Monetização em videogames gera o mesmo risco de vício que jogos de azar

A recente mudança no modelo de receita de videogames tem colocado crianças e adolescentes no alvo da ludopatia, doença reconhecida pela Organização Mundial da Saúde (OMS), caracterizada pelo desejo incontrolável de continuar jogando. Não basta mais só comprar o jogo: agora os usuários também têm de adquirir as loot boxes, ou caixas de recompensa, para progredir ou obter vantagens na disputa, deixando esse público à mercê dos mesmos efeitos dos jogos de azar, que são os hábitos compulsivos e o endividamento.

Para combater essa tendência, muitos países começaram a implementar regulamentações mais rigorosas. A Argentina, os Estados Unidos, o Reino Unido, a Espanha e a Austrália já tomaram medidas para limitar o acesso de menores a jogos de azar e loot boxes e aumentar o controle sobre a identidade dos usuários. Órgãos de defesa reunidos na Organização Europeia de Consumidores (BEUC) e o próprio Parlamento Europeu discutem o endurecimento de regras no âmbito do bloco. No Brasil, entidades lideradas pela Anced (Associação Nacional dos Centros de Defesa da Criança e do Adolescente) estão movendo ações civis públicas para barrar essa prática. O Ministério Público do Distrito Federal e o Conselho Federal de Psicologia emitiram pareceres em apoio à proibição.

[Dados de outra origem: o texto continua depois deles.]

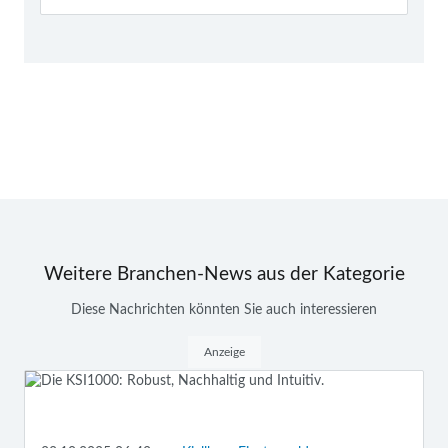
Weitere Branchen-News aus der Kategorie
Diese Nachrichten könnten Sie auch interessieren
Anzeige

“Há poucos anos, os videogames costumavam ser comprados uma única vez, o que garantia a experiência completa. Mas hoje em dia as empresas do setor costumam oferecer aos seus usuários videogames de graça, sendo as loot boxes e outras transações dentro do jogo a fonte mais importante de receita”, diz Camilo Gutiérrez Amaya, chefe do Laboratório de Pesquisa da ESET América Latina. 

As caixas de recompensa contêm itens como novos personagens e skins de um determinado jogo, se assemelhando a pacotes de figurinhas daquele tema que representam surpresas para o jogador. Elas podem ser distribuídas gratuitamente em ações promocionais, mas geralmente são vendidas.

Influenciadores, muitas vezes sem transparência, fomentam essas práticas. As consequências podem ser severas, variando desde o desenvolvimento de um hábito viciante até o endividamento, muitas vezes desconhecido pelos pais. 

Algumas das principais franquias de videogames, como Candy Crush, Fortnite, FIFA, League of Legends ou Final Fantasy continuam a lançar títulos cujas receitas para compensar o custo de desenvolvimento do próprio jogo dependem muito de “loot boxes” ou microtransações. 

As “loot boxes” são uma dinâmica de monetização específica representada em produtos que podem ser adquiridos em um estágio específico de um jogo. Elas podem ocultar itens ou recompensas que são altamente valorizados pelas comunidades. De conteúdo aleatório e com custo, esses itens adquiriram um status tão importante que surgiu uma economia baseada neles, que podem até ser usados para apostar em sites de terceiros.

“A mecânica das ‘loot boxes’ funciona literalmente como a de qualquer cassino: o usuário tem que recarregar a conta com fundos monetários, depois faz sua aposta e, finalmente, espera que os gráficos girem para saber se ganhou ou perdeu. É assim que o serviço fornecido pelos videogames oferece semelhanças alarmantes com as características de um cassino on-line: na verdade, eles imitam a roleta e até mesmo as máquinas caça-níqueis”, acrescenta o pesquisador da ESET

Para proteger as crianças e adolescentes desse cenário preocupante, a ESET recomenda que os familiares mantenham uma comunicação aberta sobre as atividades online dos filhos, discutindo os riscos associados ao jogo patológico e às “loot boxes”. Além disso, é importante analisar em conjunto os anúncios de jogos de azar para que os jovens possam tomar decisões embasadas em informações claras e desenvolver hábitos saudáveis. A ESET também sugere incentivar a participação em atividades recreativas offline e dar o exemplo de um uso equilibrado dos dispositivos digitais, criando um ambiente seguro e saudável para as interações online dos menores.